The US Federal Aviation Administration (FAA) has grounded the SpaceX Starship launch program following last week’s launch explosion, pending a standard investigation.
The Starship launch which was carried out last Thursday 20 April from SpaceX’s spaceport facility in Boca Chica Texas saw the unmanned Starship spacecraft exploded in mid-flight shortly after clearing the launchpad.
Fallout from failed Starship launch
Last week’s lift off destroyed the purpose-built launchpad and resulted in debris and particulate matter being spread across a large area following the explosion of the rocket.
Following Thursday’s incident, the Federal Aviation Administration grounded the Starship Super Heavy Launch program, pending the results of a standard investigation process, according to an email sent to CNBC.
According to news source NBC News, local residents and researchers are now assessing the impact of the resultant fallout on both local communities and the local environment including wildlife.
The key concern centres around the ash like particulate matter and debris which travelled beyond the anticipated debris field.
FAA airspace considerations
With the pace of space-related airspace activity steadily increasing, the FAA has previously taken steps to consider the impact on other airspace users and the integration of launch operations into their airspace.

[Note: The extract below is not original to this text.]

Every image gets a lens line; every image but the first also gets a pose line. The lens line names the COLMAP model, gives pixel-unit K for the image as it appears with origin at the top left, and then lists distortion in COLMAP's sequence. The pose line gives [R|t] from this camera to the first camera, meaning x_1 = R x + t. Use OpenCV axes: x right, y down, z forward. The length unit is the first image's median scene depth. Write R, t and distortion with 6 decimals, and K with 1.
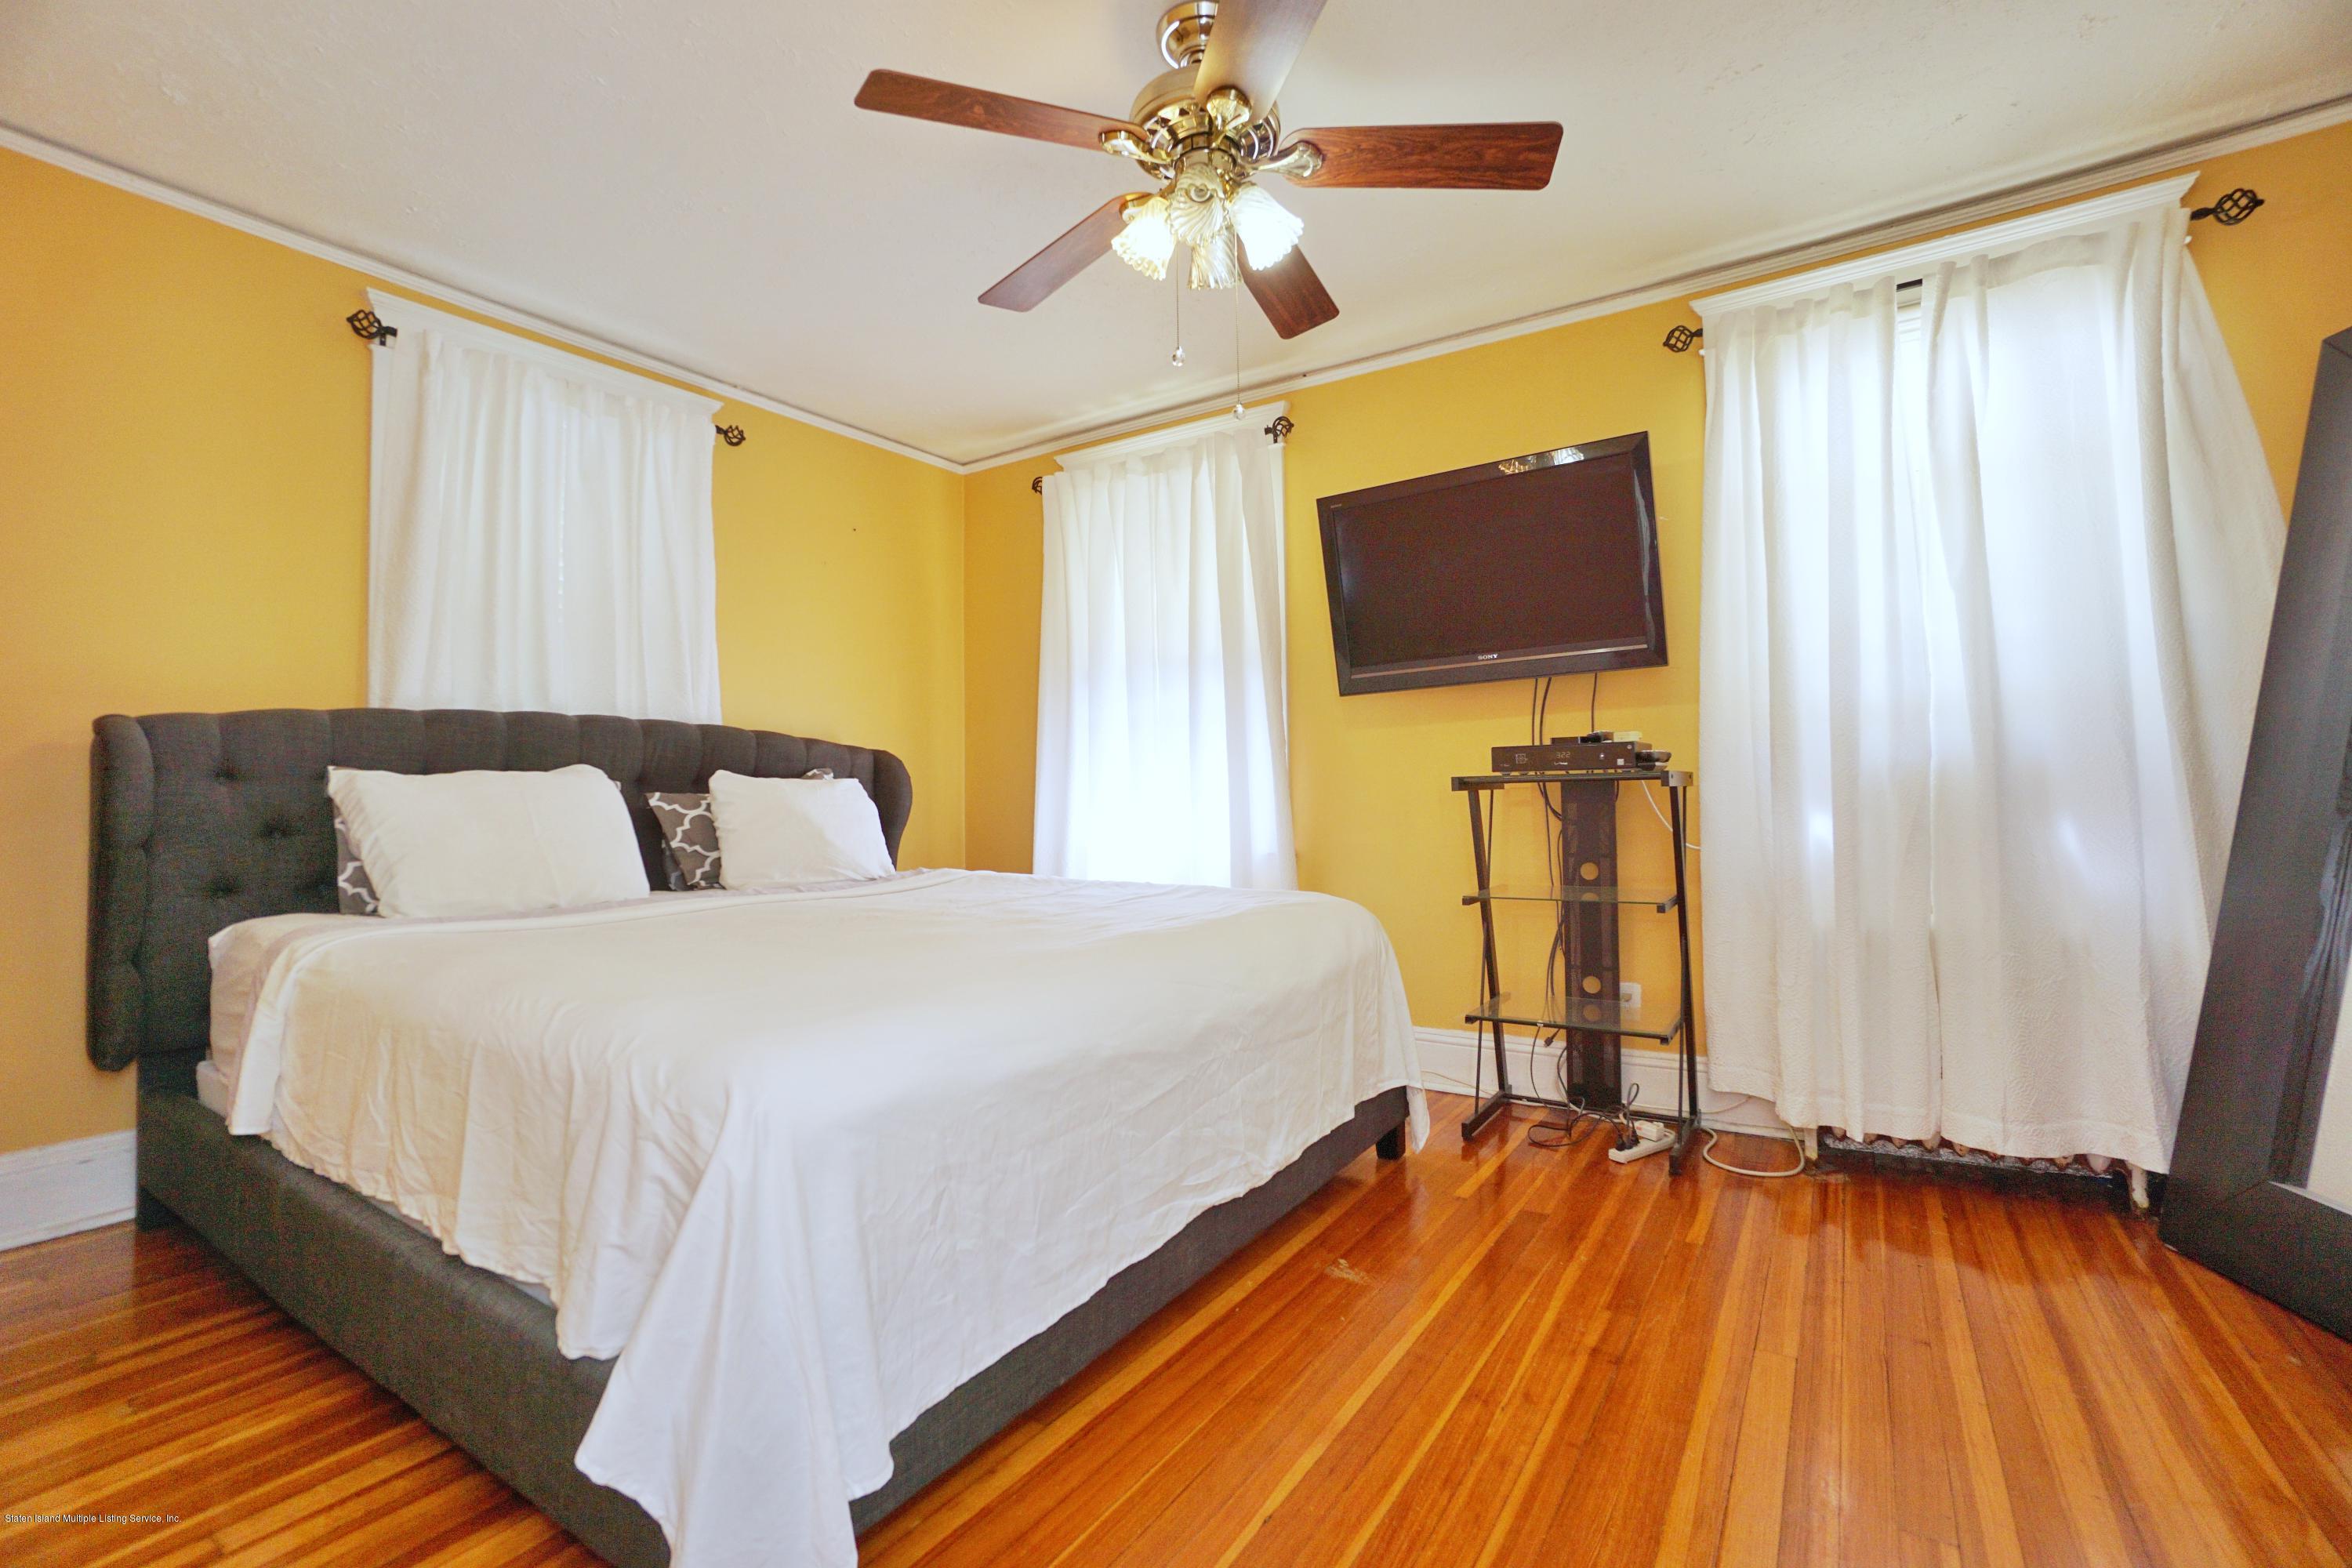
lens RADIAL K [[1031.9, 0, 1165.6], [0, 1031.9, 772.8], [0, 0, 1]] dist [-0.055825, 0.019369]
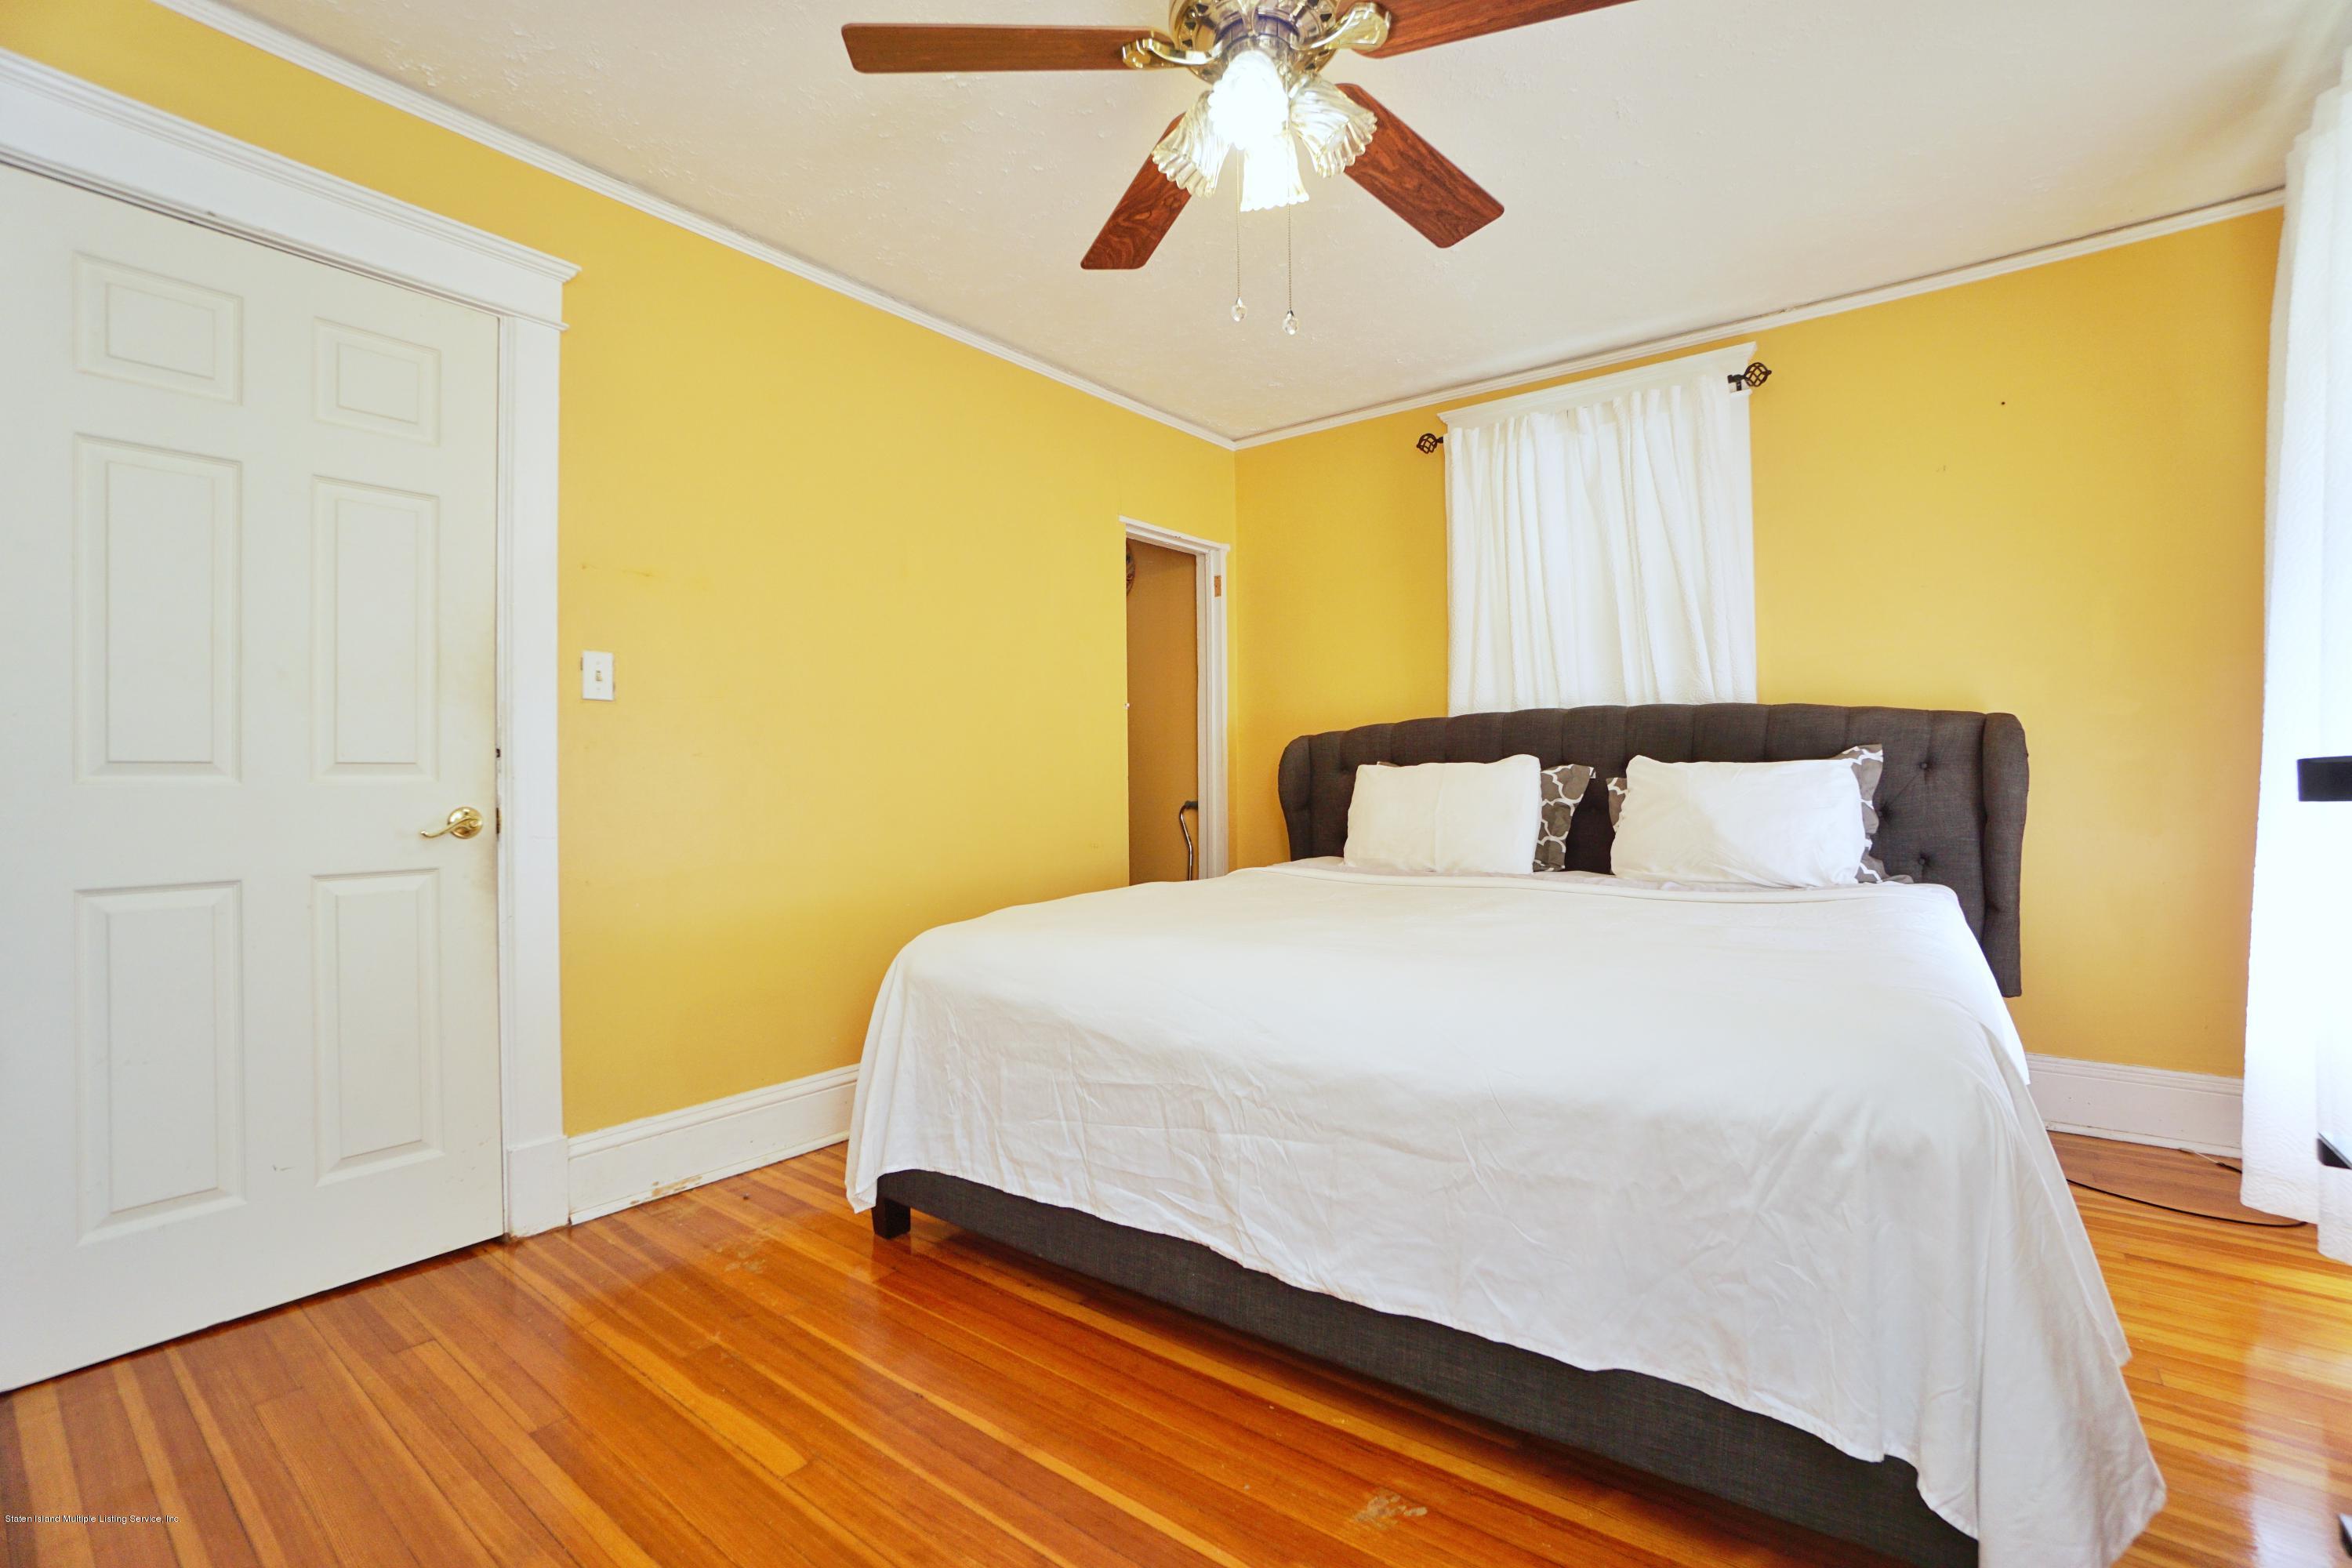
lens RADIAL K [[1031.9, 0, 1165.6], [0, 1031.9, 772.8], [0, 0, 1]] dist [-0.055825, 0.019369]
pose [[-0.067063, 0.004776, -0.997737, 0.650527], [0.034247, 0.999410, 0.002482, -0.004197], [0.997161, -0.034003, -0.067187, 0.701635]]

In the week prior to the failed SpaceX launch, the FAA publicised the steps it was taking to optimize and equitably manage the airspace in the vicinity of launch sites.
The agency will rely on a set of objective factors to better balance the needs of launch licensees, as well as airlines, general aviation and the military to minimize disruptions.
The FAA lists a number of factors which it uses in determining whether a commercial space operation may proceed as requested or whether an alternative time is necessary. These factors include:
- The location and timing of the proposed commercial space operation
- The number of flights and/or passengers that will be affected by the operation
- Holidays or significant events that result in more NAS congestion generally or in specific areas of the country (e.g., Thanksgiving, Christmas, New Years, Spring break, Memorial Day, Independence Day, Labor Day, Super Bowl, significant military operations/exercises)
- Launch window duration.
- Nighttime v. daytime launches: The FAA encourages commercial space operations to take place during nighttime hours (to the extent practicable) when other flight operations tend to be reduced
- Mission purpose: The FAA generally will prioritize commercial space operations that (1) have a national security purpose or are in the national interest and/or (2) commercial space launches carrying payloads.
FAA June convention
At the end of June, the agency will convene the aviation and space industries in order to continue collaborating on the issue. The aviation regulator will also later launch the Airspace Access Priorities Aviation Rulemaking Committee.
That work is in addition to the use of tools and procedures (such as the Space Data Integrator) that have cut airspace closures to an average of two hours instead of four hours per launch.